Task directions:
When you transcribe the listing that follows, keep every line exact and omit the pictures.

Records shown:
┏━━

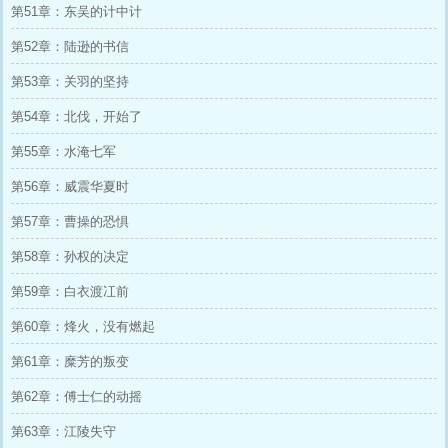
第51章：东吴的计中计
第52章：陆逊的书信
第53章：关羽的坚持
第54章：北伐，开始了
第55章：水淹七军
第56章：威震华夏时
第57章：曹操的恐惧
第58章：孙权的决定
第59章：白衣渡冮前
第60章：烽火，没有燃起
第61章：糜芳的叛变
第62章：傅士仁的动摇
第63章：江陵失守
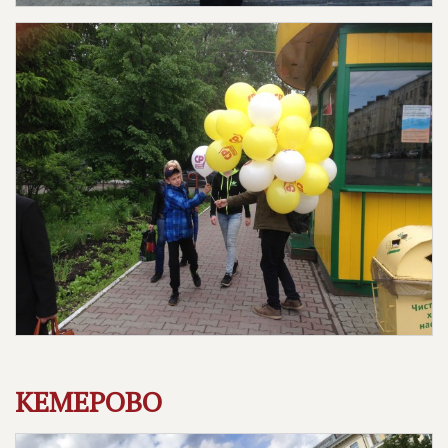
КЕМЕРОВО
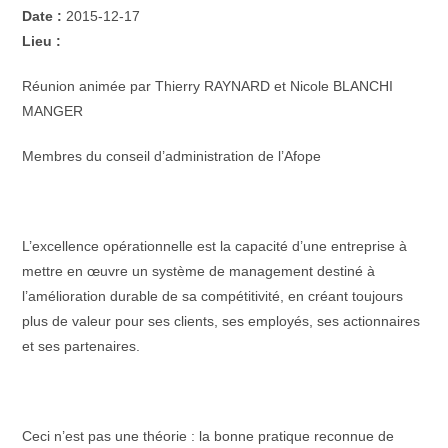
Date :
2015-12-17
Lieu :
Réunion animée par Thierry RAYNARD et Nicole BLANCHI
MANGER
Membres du conseil d’administration de l’Afope
L’excellence opérationnelle est la capacité d’une entreprise à
mettre en œuvre un système de management destiné à
l’amélioration durable de sa compétitivité, en créant toujours
plus de valeur pour ses clients, ses employés, ses actionnaires
et ses partenaires.
Ceci n’est pas une théorie : la bonne pratique reconnue de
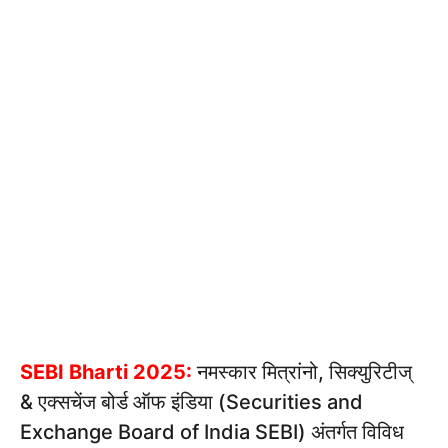
SEBI Bharti 2025:
नमस्कार मित्रांनो, सिक्युरिटीज्
& एक्सचेंज बोर्ड ऑफ इंडिया (Securities and
Exchange Board of India SEBI) अंतर्गत विविध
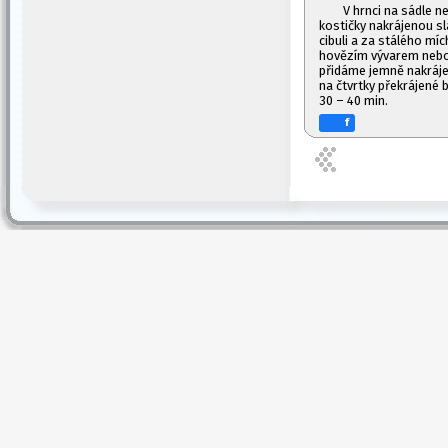
V hrnci na sádle 
kostičky nakrájenou s
cibuli a za stálého mí
hovězím vývarem nebo
přidáme jemně nakrájen
na čtvrtky překrájené
30 – 40 min.
f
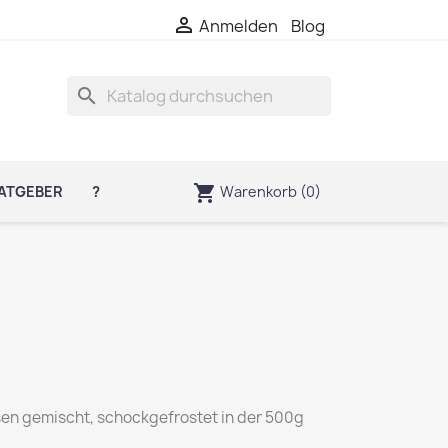

Anmelden
Blog
search
shopping_cart
Warenkorb
(0)
ATGEBER
?
en gemischt, schockgefrostet in der 500g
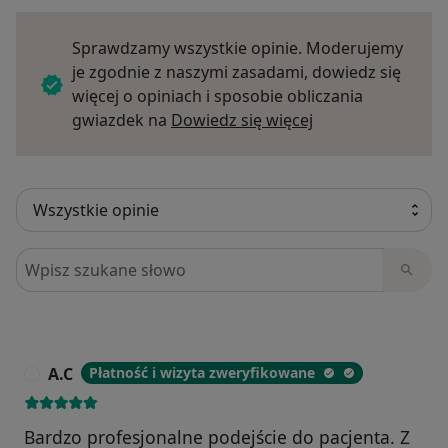
Sprawdzamy wszystkie opinie. Moderujemy
je zgodnie z naszymi zasadami, dowiedz się
więcej o opiniach i sposobie obliczania
Dowiedz się więce
gwiazdek na
Dowiedz się więcej
Szukaj w opiniach
A.C
Płatność i wizyta zweryfikowane
A
Bardzo profesjonalne podejście do pacjenta. Z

┗━━

Solved problem:
第51章：东吴的计中计
第52章：陆逊的书信
第53章：关羽的坚持
第54章：北伐，开始了
第55章：水淹七军
第56章：威震华夏时
第57章：曹操的恐惧
第58章：孙权的决定
第59章：白衣渡冮前
第60章：烽火，没有燃起
第61章：糜芳的叛变
第62章：傅士仁的动摇
第63章：江陵失守
КЕМЕРОВО
Date :
2015-12-17
Lieu :
Réunion animée par Thierry RAYNARD et Nicole BLANCHI
MANGER
Membres du conseil d’administration de l’Afope
L’excellence opérationnelle est la capacité d’une entreprise à
mettre en œuvre un système de management destiné à
l’amélioration durable de sa compétitivité, en créant toujours
plus de valeur pour ses clients, ses employés, ses actionnaires
et ses partenaires.
Ceci n’est pas une théorie : la bonne pratique reconnue de
SEBI Bharti 2025:
नमस्कार मित्रांनो, सिक्युरिटीज्
& एक्सचेंज बोर्ड ऑफ इंडिया (Securities and
Exchange Board of India SEBI) अंतर्गत विविध
V hrnci na sádle 
kostičky nakrájenou s
cibuli a za stálého mí
hovězím vývarem nebo
přidáme jemně nakrájen
na čtvrtky překrájené
30 – 40 min.
f

Anmelden
Blog
search
shopping_cart
Warenkorb
(0)
ATGEBER
?
en gemischt, schockgefrostet in der 500g
Sprawdzamy wszystkie opinie. Moderujemy
je zgodnie z naszymi zasadami, dowiedz się
więcej o opiniach i sposobie obliczania
Dowiedz się więce
gwiazdek na
Dowiedz się więcej
Szukaj w opiniach
A.C
Płatność i wizyta zweryfikowane
A
Bardzo profesjonalne podejście do pacjenta. Z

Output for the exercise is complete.